**Lista de actividades**
1) Enumera los personajes tipo que el texto fuente nombra como dramatis personae de la guerra.
2) Reproduce del texto fuente el tramo que va desde "Pues bien, en" hasta "el general Custer.".

**Texto fuente**
------------
El Oficial-Padre, el Sargento-Humano, el Soldado-Corajoso, la Mujer-Ángel-del-Hogar, el Periodista-Patriótico, etc., son las dramatis personae de una guerra cruel aunque heroica y épica en su fenomenología. Pero, ¡un momento! Al retratar a estos comediantes nos hemos saltado una pregunta que no por ser de Pero Grullo podemos evitar: ¿por qué se combatió en Vietnam? ¿Qué demonio había pasado en ese remoto rincón de Asia para que EE.UU. enviara a sus hijos a morir?
Pues bien, en ningún momento de la narración fílmica nos son comunicadas las causas de la guerra: ni las verdaderas ni las falsas a las que nos tenían acostumbrados muchos guionistas de Hollywood. Nada. Vietnam es un lugar remoto en el que se desarrolla un conflicto al que son destinados los miembros de VII Cuerpo de Caballería, el mismo que acaudilló otro falso mito de la frontera americana, el general Custer.
------------
**Información proporcionada**
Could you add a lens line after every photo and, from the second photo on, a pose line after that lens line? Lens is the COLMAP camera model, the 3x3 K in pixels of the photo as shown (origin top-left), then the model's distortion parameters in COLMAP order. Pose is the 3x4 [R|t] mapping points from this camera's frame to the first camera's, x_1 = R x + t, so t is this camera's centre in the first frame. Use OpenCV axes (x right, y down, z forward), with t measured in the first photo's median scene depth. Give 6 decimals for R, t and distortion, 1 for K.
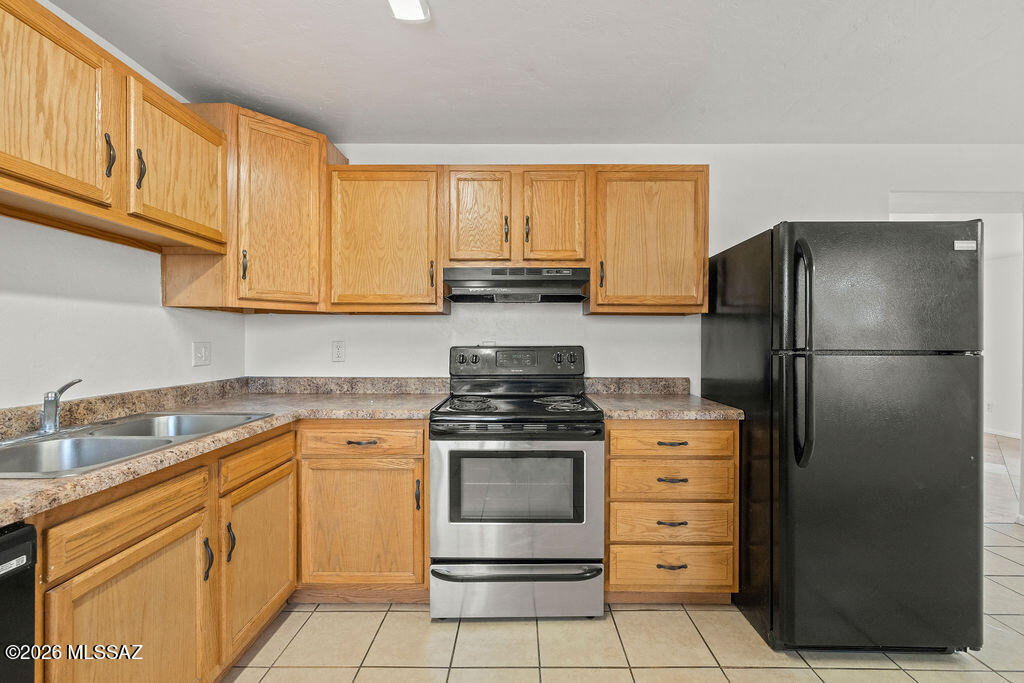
lens RADIAL K [[430.4, 0, 513.9], [0, 430.4, 336.3], [0, 0, 1]] dist [0.003587, -0.000059]
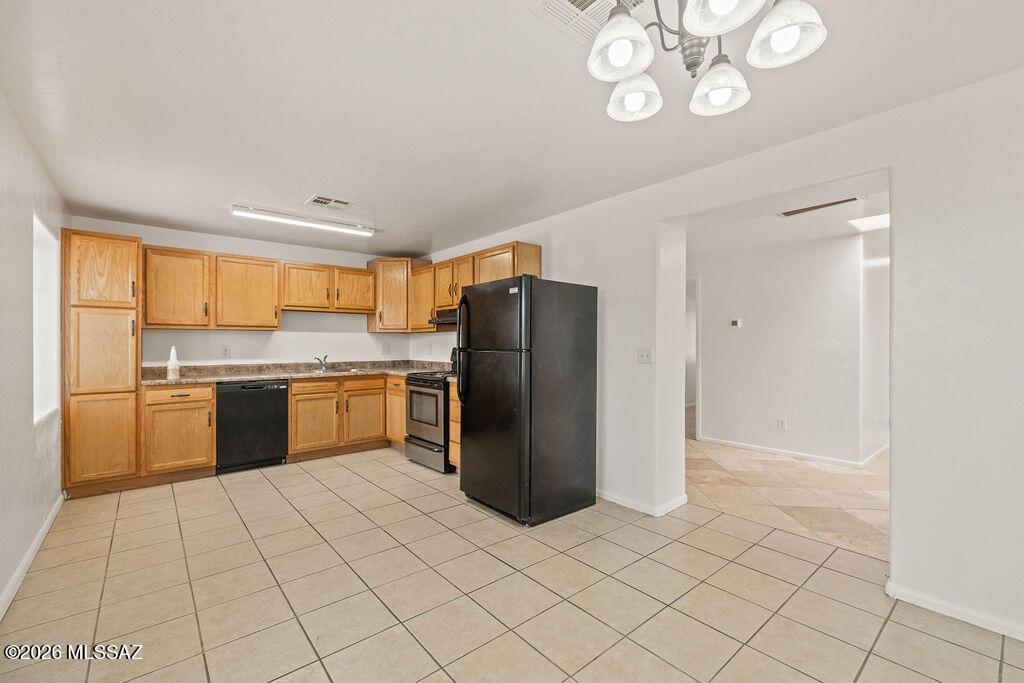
lens RADIAL K [[430.4, 0, 507.4], [0, 430.4, 344.3], [0, 0, 1]] dist [0.003587, -0.000059]
pose [[0.645481, -0.001910, -0.763774, 2.251997], [0.008908, 0.999948, 0.005027, 0.000922], [0.763724, -0.010048, 0.645464, -0.154704]]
------------
**Respuestas numeradas**
1) El Oficial-Padre, el Sargento-Humano, el Soldado-Corajoso, la Mujer-Ángel-del-Hogar y el Periodista-Patriótico.

2)
Pues bien, en ningún momento de la narración fílmica nos son comunicadas las causas de la guerra: ni las verdaderas ni las falsas a las que nos tenían acostumbrados muchos guionistas de Hollywood. Nada. Vietnam es un lugar remoto en el que se desarrolla un conflicto al que son destinados los miembros de VII Cuerpo de Caballería, el mismo que acaudilló otro falso mito de la frontera americana, el general Custer.